Der Präsident wirkt stets durch seine Persönlichkeit. Das war bei Hermann Wilhelm Thywissen, bei Herbert Brüster und Bertold Reinartz, aber auch bei Thomas Nickel so. Wichtig ist, dass egal an wen der Staffelstab gereicht wird, die Tradition und der Kern des Brauchtums erhalten bleiben. Sicher gibt es über die Jahre Anpassungen. So fährt die Königin seit 1989 in der Kutsche mit. Auch wurden die Korpsführer immer stärker bei Entscheidungsfindungen einbezogen — sicher auch ein Verdienst unseres aktuellen Präsidenten. Zuvor war das Komitee das ausschließliche Führungsgremium. Es ist sehr gut, dass dies ausgeweitet wurde, das werde ich beibehalten.

Wo Sie das Thema schon selbst angesprochen haben: Wie ist nun Ihre Position zum Thema Frauen im Schützenwesen? Bei der Zog-Zog-Versammlung gab es seitens des Bürgermeisters Breuer deutliche Kritik...

Was sicher nicht zur Debatte steht, ist die Frage, ob Frauen mitmarschieren dürfen. Da habe ich das Gefühl, dass die Äußerungen von Reiner Breuer teilweise falsch in der Bevölkerung angekommen sind. Was er klar herausstellte, ist die Tatsache, dass weibliche Hauptausschussmitglieder als Funktionsträger an der Zog-Zog-Versammlung teilnehmen sollten. Da stelle ich mir allerdings die Frage, ob wir überhaupt noch Hauptausschussmitglieder einladen sollten. Das wurde eingeführt, weil der Verein direkte Zuschüsse aus dem Stadtsäckel erhalten hatte, dies als Ausgleich für die Standgelder aus dem Kirmesplatz, die früher der Verein hatte und die vor Jahrzehnten an die Stadt übergingen. Diese Zuschüsse wurden vor rund zehn Jahren eingestellt. Sicher finanziert die Stadt, die durch das Fest auch beträchtliche Einnahmen generiert, noch bestimmte Posten. Dennoch sollte diese Überlegung in den Raum gestellt werden. Was eine mögliche hauptamtliche weibliche Bürgermeisterin betrifft, sollte darüber nachgedacht werden, wenn sich diese Frage stellt. Es gab ja schon Entwicklungen in der Richtung, zum Beispiel beim Frühstück am Schützenfestsonntag.

Ich frage noch einmal ganz konkret als Journalistin, die bei der Zog-Zog-Veranstaltung nur ihrer Arbeit nachgehen würde. Sehen Sie in diesem Punkt Möglichkeiten für Entwicklungen?

Ja, die sehe ich.

Werden denn in Zukunft weibliche Ehrengäste am Schützenfest teilnehmen können?

================================

* [Die Aufgabe]:
Fahren Sie mit dem Interview über das Schützenfest dort fort, wo es aufhört. Die Auflistung hat mit dem Interview über das Schützenfest nichts zu tun.

* [Ausgangsmaterial]:
================================

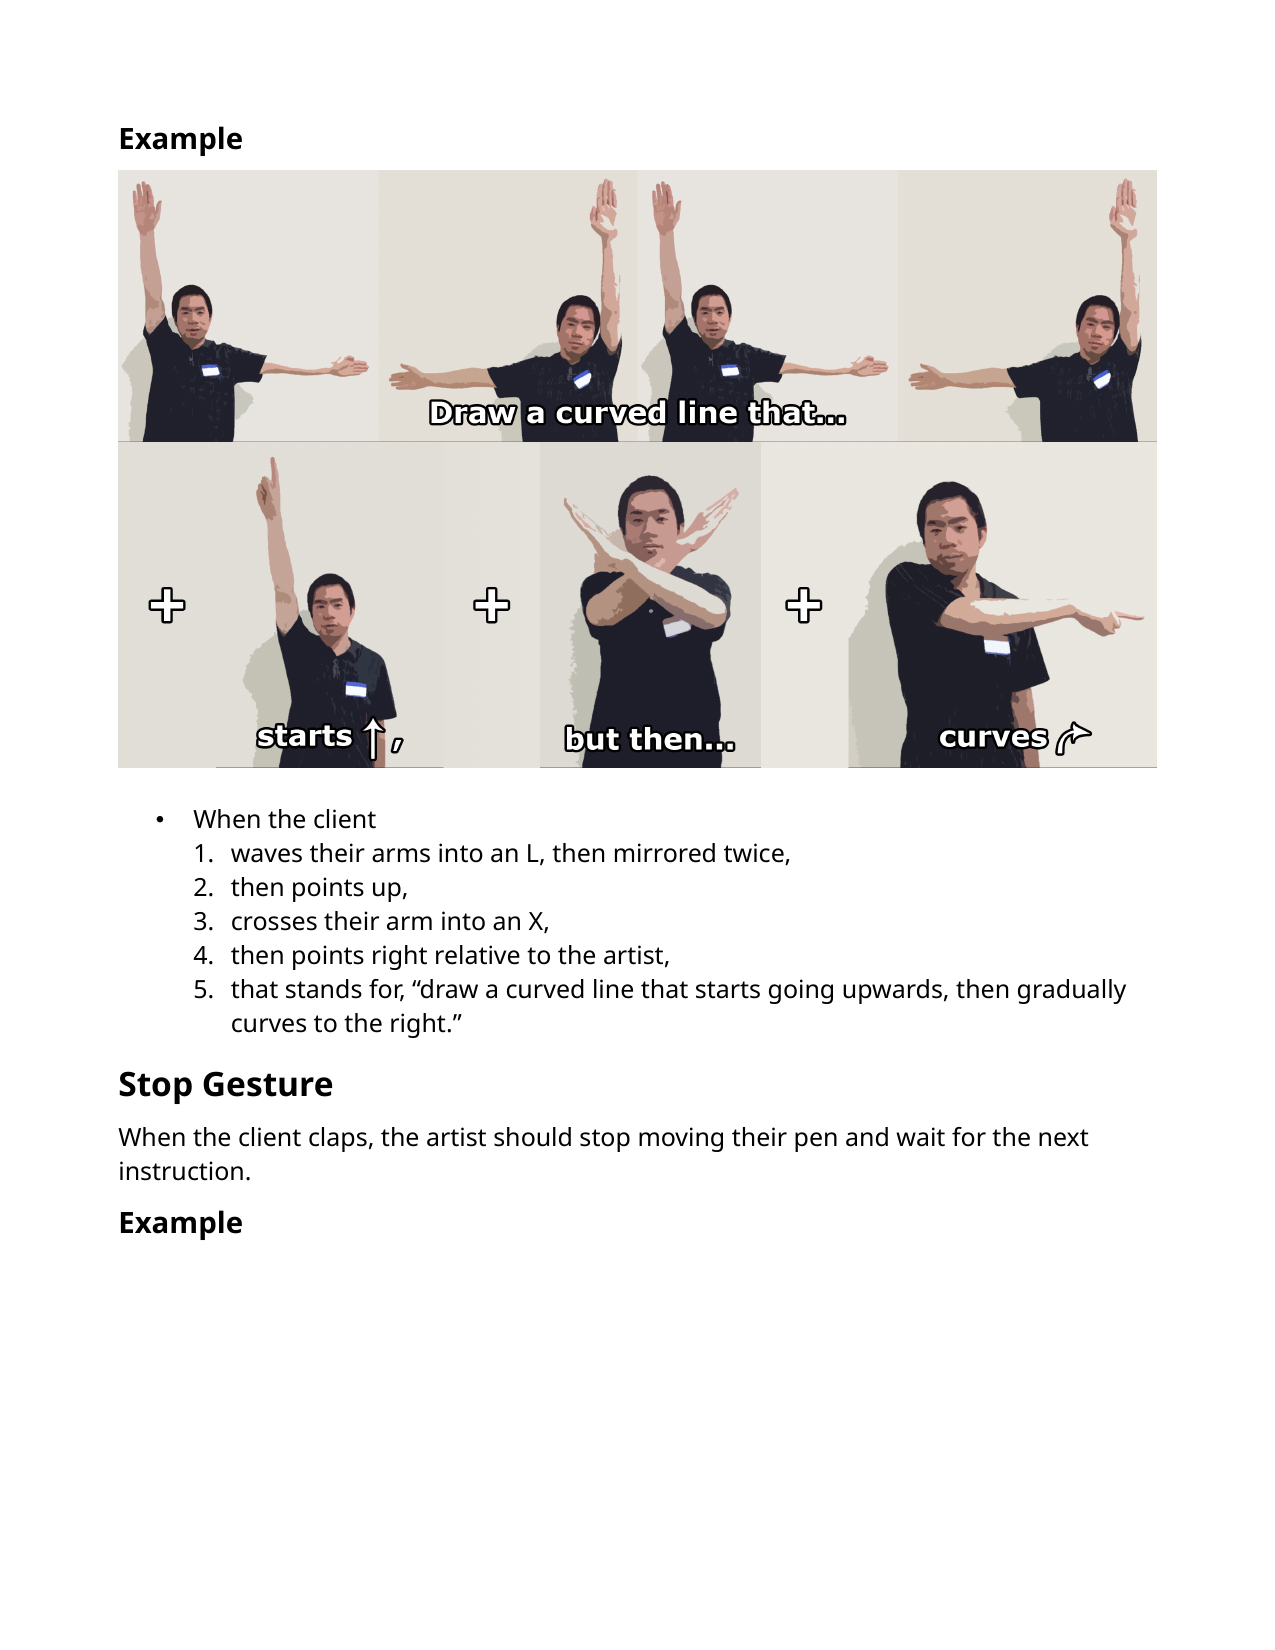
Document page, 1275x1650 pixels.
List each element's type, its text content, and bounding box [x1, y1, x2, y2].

================================

* [Antwort]:
Diese Möglichkeit sehe ich derzeit nicht.

Seit wann stand für Sie innerlich fest, dass Sie in die Fußstapfen von Thomas Nickel treten würden?

Das ist eine gute Frage. Es war tatsächlich schon einmal vor sicher drei Jahren so weit, als die Möglichkeit bestand, dass Thomas Nickel Bürgermeister werden würde. In dem Falle wäre er von dem Amt zurückgetreten. Bereits zu diesem Zeitpunkt hatten wir im Komitee und mit den Korpsführern angedacht, dass ich für dieses Amt vorgeschlagen werden soll.

Wie läuft Ihr letztes Jahr als Nicht-Präsident ab und wie wird der Wechsel vollzogen? Sind Sie nach 17 Jahren im Komitee so souverän, dass Sie keine Vorbereitung brauchen oder arbeitet Nickel Sie bereits ein?

Nach Thomas Nickel bin ich das dienstälteste Mitglied des Komitees. Ich habe noch zwei Stunden unter seinem Vorgänger Reinartz erlebt und ansonsten seine gesamte Zeit als Präsident im Komitee mitverfolgt. Dennoch ist es in diesem Jahr so, dass ich von Nickel noch mehr eingebunden werde. Auch mache ich mir bei seinen Reden die eine oder andere zusätzliche Notiz, damit ich für das kommende Jahr gut vorbereitet bin.

Wo Sie gerade den Präsidenten Bertold Mathias Reinartz ansprechen: Wie kam es, dass seine Dienstzeit nur so kurz war?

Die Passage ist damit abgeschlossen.